The data below:

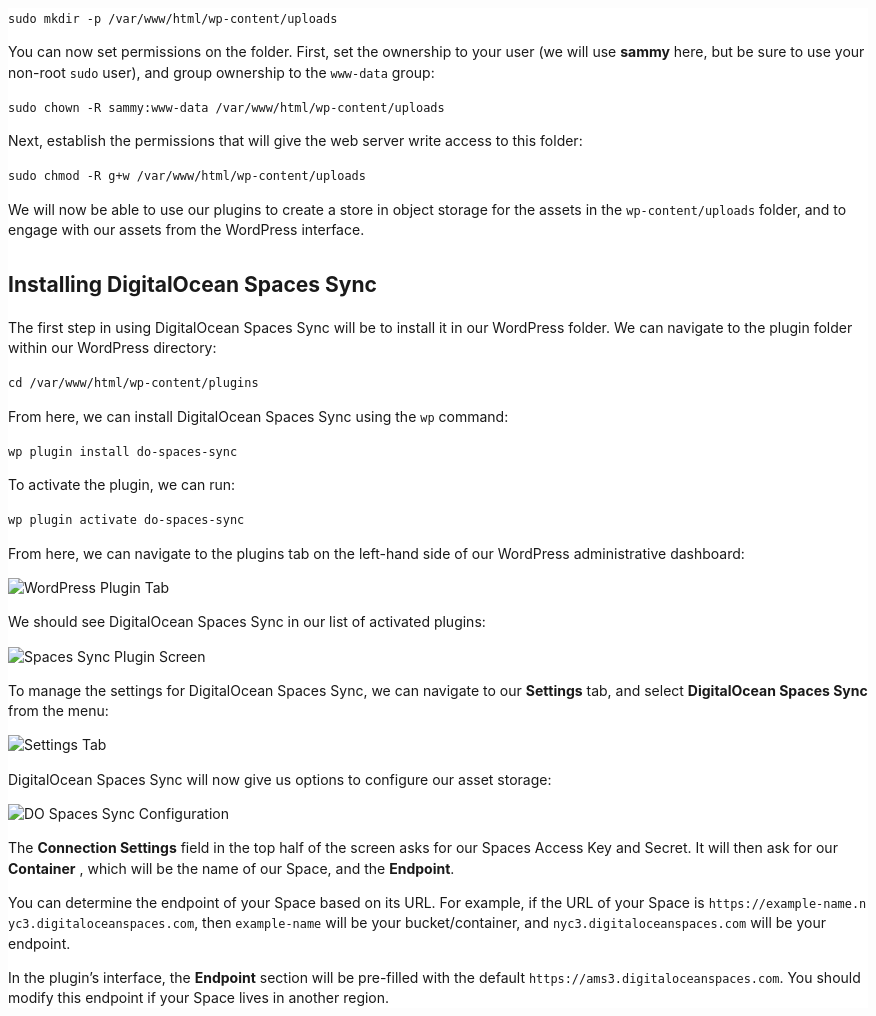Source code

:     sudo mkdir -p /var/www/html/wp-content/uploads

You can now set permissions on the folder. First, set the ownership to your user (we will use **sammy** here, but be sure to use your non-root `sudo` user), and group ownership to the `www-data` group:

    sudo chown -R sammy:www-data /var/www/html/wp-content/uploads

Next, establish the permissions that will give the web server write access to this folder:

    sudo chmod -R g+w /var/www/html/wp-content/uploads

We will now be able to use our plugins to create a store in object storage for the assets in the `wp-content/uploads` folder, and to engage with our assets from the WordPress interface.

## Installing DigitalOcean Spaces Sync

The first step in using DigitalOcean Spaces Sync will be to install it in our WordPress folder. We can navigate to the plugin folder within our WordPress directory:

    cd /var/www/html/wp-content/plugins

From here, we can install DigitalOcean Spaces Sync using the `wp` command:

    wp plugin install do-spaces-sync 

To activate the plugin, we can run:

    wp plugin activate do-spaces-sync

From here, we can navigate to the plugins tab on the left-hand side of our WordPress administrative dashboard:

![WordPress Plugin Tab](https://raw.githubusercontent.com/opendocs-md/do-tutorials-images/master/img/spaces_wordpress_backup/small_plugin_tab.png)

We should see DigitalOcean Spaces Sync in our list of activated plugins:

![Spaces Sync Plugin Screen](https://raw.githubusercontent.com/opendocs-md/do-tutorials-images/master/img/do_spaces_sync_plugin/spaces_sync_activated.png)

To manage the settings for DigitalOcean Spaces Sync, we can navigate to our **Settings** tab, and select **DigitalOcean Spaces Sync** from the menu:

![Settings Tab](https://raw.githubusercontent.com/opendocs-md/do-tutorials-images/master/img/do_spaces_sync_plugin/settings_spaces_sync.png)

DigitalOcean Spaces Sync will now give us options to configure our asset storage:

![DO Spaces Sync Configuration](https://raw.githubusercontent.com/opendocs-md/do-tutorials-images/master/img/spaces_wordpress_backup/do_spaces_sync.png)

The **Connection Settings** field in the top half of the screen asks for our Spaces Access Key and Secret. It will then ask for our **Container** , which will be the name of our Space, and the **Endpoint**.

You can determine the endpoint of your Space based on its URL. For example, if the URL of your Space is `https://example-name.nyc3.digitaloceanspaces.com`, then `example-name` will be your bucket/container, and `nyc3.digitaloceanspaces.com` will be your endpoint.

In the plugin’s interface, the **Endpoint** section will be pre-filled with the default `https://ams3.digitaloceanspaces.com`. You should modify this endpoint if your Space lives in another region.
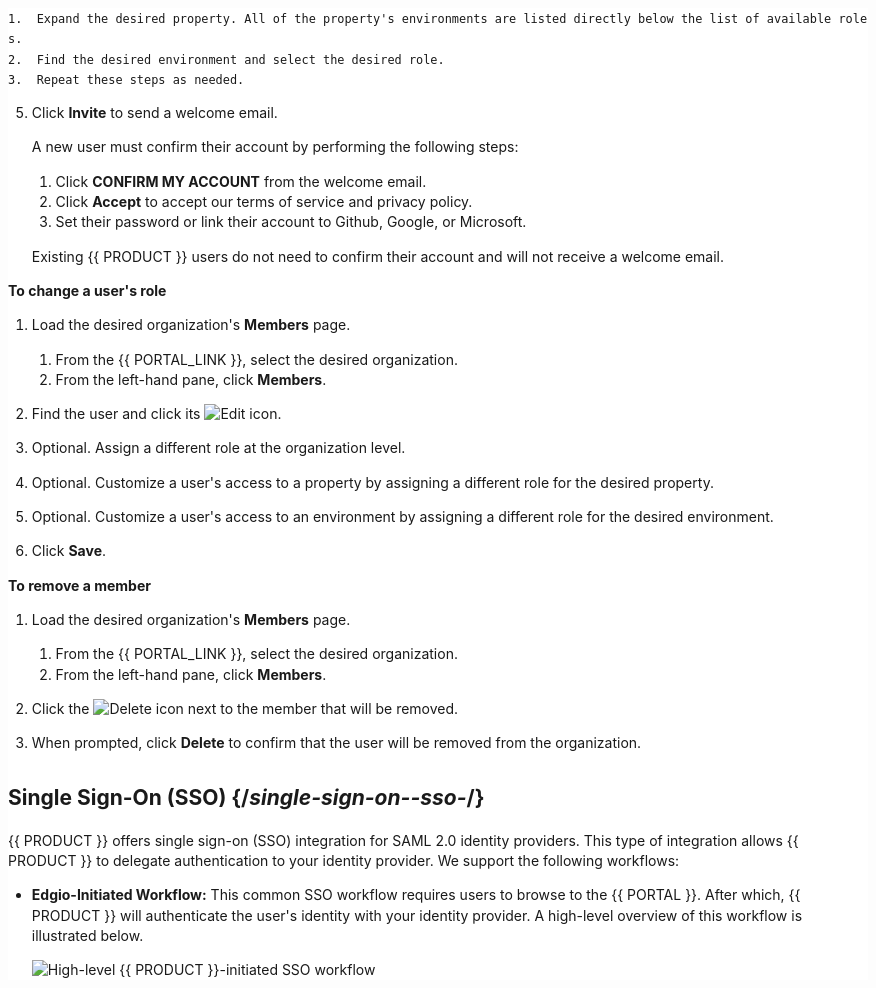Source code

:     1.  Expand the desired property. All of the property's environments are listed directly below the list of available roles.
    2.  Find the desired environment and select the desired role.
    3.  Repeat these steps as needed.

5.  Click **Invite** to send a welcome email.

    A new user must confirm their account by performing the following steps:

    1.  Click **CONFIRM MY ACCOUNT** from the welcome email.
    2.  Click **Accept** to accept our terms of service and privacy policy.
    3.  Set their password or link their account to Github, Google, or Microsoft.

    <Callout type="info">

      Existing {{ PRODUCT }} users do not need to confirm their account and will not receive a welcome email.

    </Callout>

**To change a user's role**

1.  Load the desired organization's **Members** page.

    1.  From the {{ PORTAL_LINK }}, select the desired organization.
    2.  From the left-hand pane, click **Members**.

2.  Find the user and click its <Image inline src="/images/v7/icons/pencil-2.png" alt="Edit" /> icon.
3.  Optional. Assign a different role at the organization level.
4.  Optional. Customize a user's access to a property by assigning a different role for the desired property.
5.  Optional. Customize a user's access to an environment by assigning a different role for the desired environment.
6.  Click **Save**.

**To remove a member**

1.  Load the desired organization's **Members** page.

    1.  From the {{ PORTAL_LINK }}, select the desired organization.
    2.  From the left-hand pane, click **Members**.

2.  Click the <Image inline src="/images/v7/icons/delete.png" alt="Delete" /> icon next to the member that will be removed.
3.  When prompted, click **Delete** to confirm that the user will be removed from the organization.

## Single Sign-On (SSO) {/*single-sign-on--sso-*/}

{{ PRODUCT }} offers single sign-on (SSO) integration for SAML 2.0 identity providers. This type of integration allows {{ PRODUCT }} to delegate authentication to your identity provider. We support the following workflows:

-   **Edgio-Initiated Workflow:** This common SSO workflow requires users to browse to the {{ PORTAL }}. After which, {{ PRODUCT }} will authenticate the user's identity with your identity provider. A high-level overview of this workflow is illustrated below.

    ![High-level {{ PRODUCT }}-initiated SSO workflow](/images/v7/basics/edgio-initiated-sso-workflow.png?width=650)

End of The data.

Request: Exactness is what counts here: copy each entry as given and omit its pictures.

The completed task:
Source code

:     sudo mkdir -p /var/www/html/wp-content/uploads

You can now set permissions on the folder. First, set the ownership to your user (we will use **sammy** here, but be sure to use your non-root `sudo` user), and group ownership to the `www-data` group:

    sudo chown -R sammy:www-data /var/www/html/wp-content/uploads

Next, establish the permissions that will give the web server write access to this folder:

    sudo chmod -R g+w /var/www/html/wp-content/uploads

We will now be able to use our plugins to create a store in object storage for the assets in the `wp-content/uploads` folder, and to engage with our assets from the WordPress interface.

## Installing DigitalOcean Spaces Sync

The first step in using DigitalOcean Spaces Sync will be to install it in our WordPress folder. We can navigate to the plugin folder within our WordPress directory:

    cd /var/www/html/wp-content/plugins

From here, we can install DigitalOcean Spaces Sync using the `wp` command:

    wp plugin install do-spaces-sync 

To activate the plugin, we can run:

    wp plugin activate do-spaces-sync

From here, we can navigate to the plugins tab on the left-hand side of our WordPress administrative dashboard:

![WordPress Plugin Tab](https://raw.githubusercontent.com/opendocs-md/do-tutorials-images/master/img/spaces_wordpress_backup/small_plugin_tab.png)

We should see DigitalOcean Spaces Sync in our list of activated plugins:

![Spaces Sync Plugin Screen](https://raw.githubusercontent.com/opendocs-md/do-tutorials-images/master/img/do_spaces_sync_plugin/spaces_sync_activated.png)

To manage the settings for DigitalOcean Spaces Sync, we can navigate to our **Settings** tab, and select **DigitalOcean Spaces Sync** from the menu:

![Settings Tab](https://raw.githubusercontent.com/opendocs-md/do-tutorials-images/master/img/do_spaces_sync_plugin/settings_spaces_sync.png)

DigitalOcean Spaces Sync will now give us options to configure our asset storage:

![DO Spaces Sync Configuration](https://raw.githubusercontent.com/opendocs-md/do-tutorials-images/master/img/spaces_wordpress_backup/do_spaces_sync.png)

The **Connection Settings** field in the top half of the screen asks for our Spaces Access Key and Secret. It will then ask for our **Container** , which will be the name of our Space, and the **Endpoint**.

You can determine the endpoint of your Space based on its URL. For example, if the URL of your Space is `https://example-name.nyc3.digitaloceanspaces.com`, then `example-name` will be your bucket/container, and `nyc3.digitaloceanspaces.com` will be your endpoint.

In the plugin’s interface, the **Endpoint** section will be pre-filled with the default `https://ams3.digitaloceanspaces.com`. You should modify this endpoint if your Space lives in another region.
Source code

:     1.  Expand the desired property. All of the property's environments are listed directly below the list of available roles.
    2.  Find the desired environment and select the desired role.
    3.  Repeat these steps as needed.

5.  Click **Invite** to send a welcome email.

    A new user must confirm their account by performing the following steps:

    1.  Click **CONFIRM MY ACCOUNT** from the welcome email.
    2.  Click **Accept** to accept our terms of service and privacy policy.
    3.  Set their password or link their account to Github, Google, or Microsoft.

    <Callout type="info">

      Existing {{ PRODUCT }} users do not need to confirm their account and will not receive a welcome email.

    </Callout>

**To change a user's role**

1.  Load the desired organization's **Members** page.

    1.  From the {{ PORTAL_LINK }}, select the desired organization.
    2.  From the left-hand pane, click **Members**.

2.  Find the user and click its <Image inline src="/images/v7/icons/pencil-2.png" alt="Edit" /> icon.
3.  Optional. Assign a different role at the organization level.
4.  Optional. Customize a user's access to a property by assigning a different role for the desired property.
5.  Optional. Customize a user's access to an environment by assigning a different role for the desired environment.
6.  Click **Save**.

**To remove a member**

1.  Load the desired organization's **Members** page.

    1.  From the {{ PORTAL_LINK }}, select the desired organization.
    2.  From the left-hand pane, click **Members**.

2.  Click the <Image inline src="/images/v7/icons/delete.png" alt="Delete" /> icon next to the member that will be removed.
3.  When prompted, click **Delete** to confirm that the user will be removed from the organization.

## Single Sign-On (SSO) {/*single-sign-on--sso-*/}

{{ PRODUCT }} offers single sign-on (SSO) integration for SAML 2.0 identity providers. This type of integration allows {{ PRODUCT }} to delegate authentication to your identity provider. We support the following workflows:

-   **Edgio-Initiated Workflow:** This common SSO workflow requires users to browse to the {{ PORTAL }}. After which, {{ PRODUCT }} will authenticate the user's identity with your identity provider. A high-level overview of this workflow is illustrated below.

    ![High-level {{ PRODUCT }}-initiated SSO workflow](/images/v7/basics/edgio-initiated-sso-workflow.png?width=650)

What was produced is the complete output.